We both work M-F jobs, we love every aspect of traveling, and can do so for next-to-free. Being that we haven’t been on the job for 40 years (or alive) with 8 weeks of earned vacation, we have to make do with what we can. So we chop things up into shorter more frequent trips.

“I want in”

You can get in on the action, and the action is fun. Imagine being able to travel for Pesos on the Euro, you’d likely want to start traveling more often.
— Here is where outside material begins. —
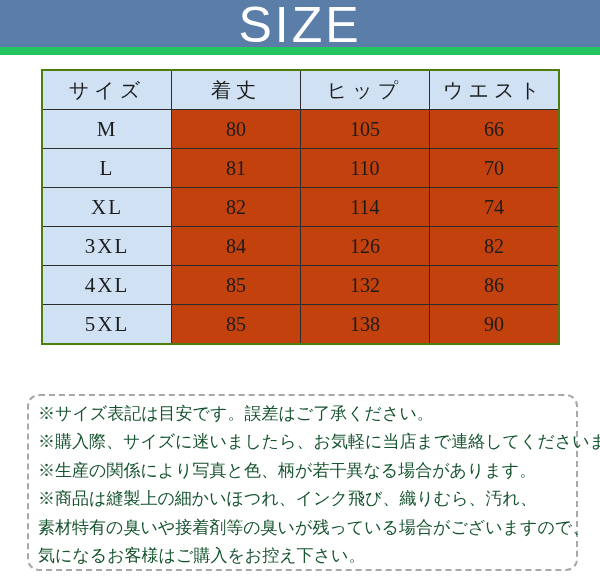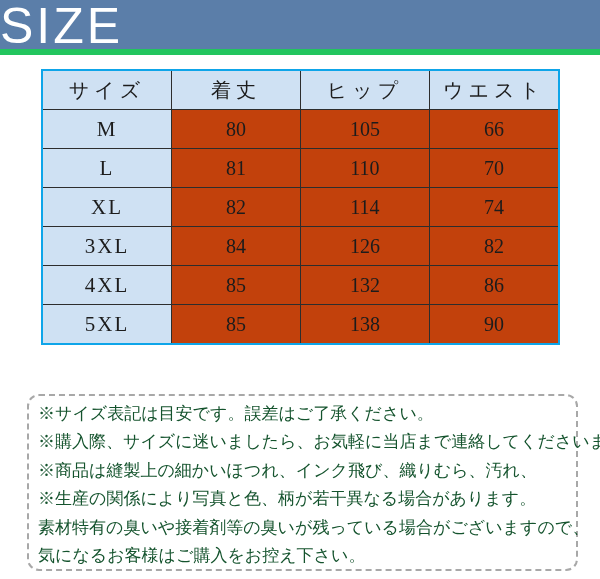"SIZE" .banner { border-bottom: 6px solid #22c55e -> 8px solid #22c55e; justify-content: none -> center }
Here are the three main ways to start earning big points for free travel;

  1. Credit card sign-up bonuses
  2. Reselling goods on eBay or Amazon
  3. Reselling gift cards

If you can start with one of these earning methods, that will get you on your way to free trips. If you can begin to incorporate all three, you won’t be able to spend all your points. (and you might begin to look for excuses to travel like we do)


The Southwest Companion Pass is an amazing perk that allows someone to fly free with you on any Southwest flight. Reselling on eBay or reselling gift cards allows you to spend and earn credit card points while re-selling those goods/gift cards for a small profit.


Remember, there is no right or wrong way to travel. If you are expanding your horizons and enjoying yourself and your companions, that is all that matters. Whether you travel to unwind or see the world, keep earning and keep burning!